Widerstand trat hingegen selten auf. Flucht war eine der häufigsten Formen, einschließlich der Ansiedlung von Marronage-Gemeinschaften. Gemeinhin fügten sich die Zwangsverpflichteten in ihr Schicksal und versuchten, das Beste daraus zu machen, so zumindest die Einschätzung von G. Roger Knight in seinem Beitrag „Sugar and servility. Themes of fourced labour, resistance and accomodation in mid-nineteenth-century Java“.

Der Sammelband ist insgesamt sehr gelungen, zeigen doch die Autoren und Autorinnen für verschiedene Regionen des Indischen Ozeans auf, dass mit dem Sklavereiverbot, sofern es denn überhaupt implementiert wurde, sogleich neue Formen der Zwangsarbeit aufkamen, nicht selten, indem etablierte aber lange nicht praktizierte Formen lokaler Arbeitsdienste im Rahmen einer kolonialen Gesetzgebung legalisiert wurden. Das ist beispielsweise auch in Britisch-Indien zu beobachten.2 Fast allen Beiträgen fehlt indes ein globalhistorischer Ansatz, der die empirischen Befunde in einen Kontext von weltweiter Ordnung des Arbeitsmarktes von der Mitte des 19. bis in die Mitte des 20. Jahrhunderts setzt.

Gerade diesen globalhistorischen Kontext betonen die Herausgeber des Sammelbandes „Sugarlandia“ in ihrer Einleitung „Sugarlandia revisited: Sugar and colonialism in Asia and the Americas, 1800 to 1940, an introduction“. Aufgrund der neuesten Untersuchungen zum Zuckerrohranbau in der Karibik und hier besonders auf Kuba, sowie im Indik, hier speziell auf Java, kommen die Herausgeber zu neuen Kategorisierungen und Periodisierungen. Statt, wie bislang, in der zweiten Kolonialphase und ihrem imperialen Höhepunkt zwischen 1880 und 1914 eine Zäsur in der Entwicklung des Zuckerrohranbaus zu setzen, bietet sich ihrer Ansicht nach nun die Wende zum 19. Jahrhundert an.

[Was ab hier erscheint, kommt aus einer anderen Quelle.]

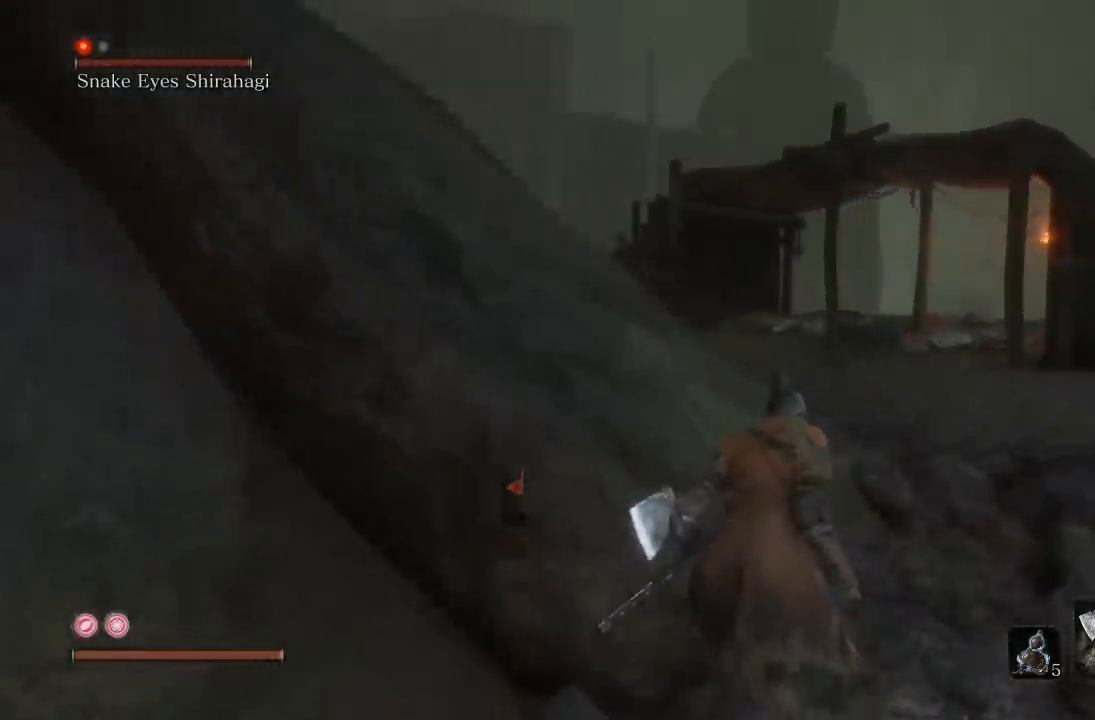
{"buttons": [], "left_stick": "right", "right_stick": "left", "button_events": [[267, "L3", "down"], [317, "L3", "up"]]}
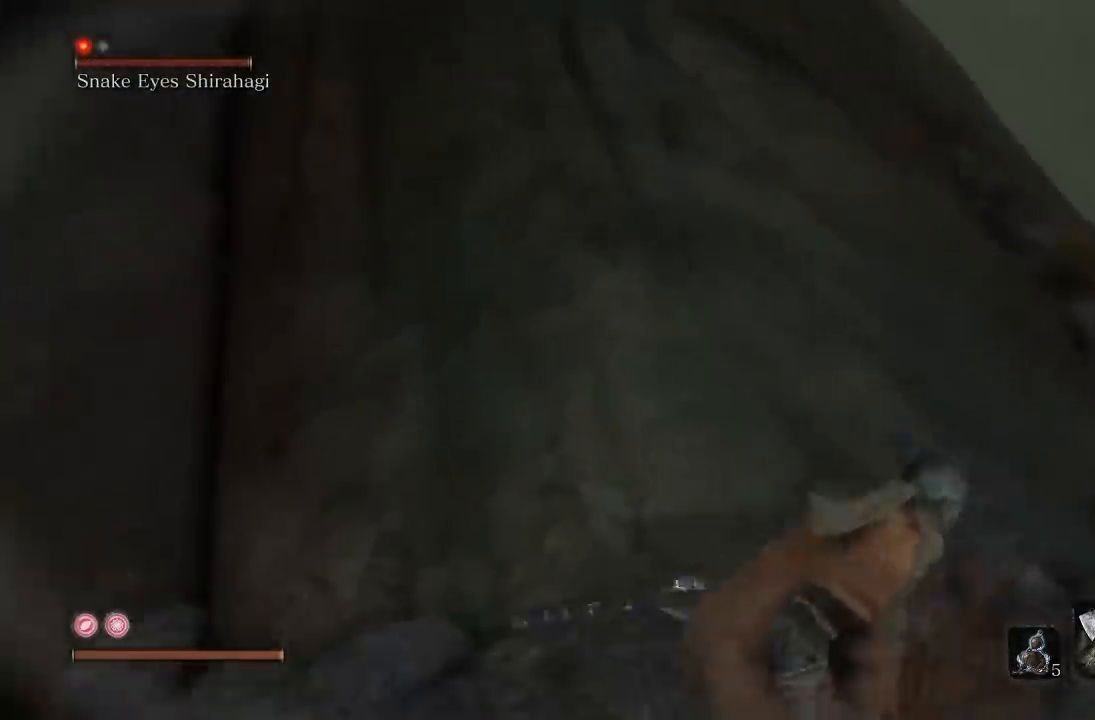
{"buttons": [], "left_stick": "down", "right_stick": "down-left", "button_events": []}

Der Beitrag von G. Roger Knight zu „Technology, technicians and bourgeoisie: Thomas Joffries Edwards and the industrial project sugar in mid-nineteenth-century Java“ belegt auf eindrucksvolle Weise, dass neue Formen der Bewirtschaftung samt Kapitalisierung sowie einer einsetzenden Industrialisierung in der Plantagenwirtschaft bis in die Mitte des 19. Jahrhunderts die Produktion von Zuckerrohr rapide anwachsen ließen. Deutliche Veränderungen auf dem Arbeitsmarkt sind ebenfalls ab der Mitte des 19. Jahrhunderts auszumachen, wie Manuel Barcias Artikel „Sugar, slaves and bourgeoisie: the emergence of the Cuban sugar industry“ nachweisen kann. Gerade in der ersten Hälfte des 19. Jahrhunderts kam es zu einem verstärkten Import von Sklaven auf diese Karibikinsel, um die expandierende Zuckerindustrie mit den notwendigen Arbeitskräften zu versorgen. Keine Sklaven, wohl aber neue (und alte) Formen kontrollierter Arbeitskräfte gab es, wie oben geschildert, zur gleichen Zeit auch auf Java. Offensichtlich lag dieses Forschungsergebnis damals noch nicht vor – beide Sammelbände sind 2007 erschienen.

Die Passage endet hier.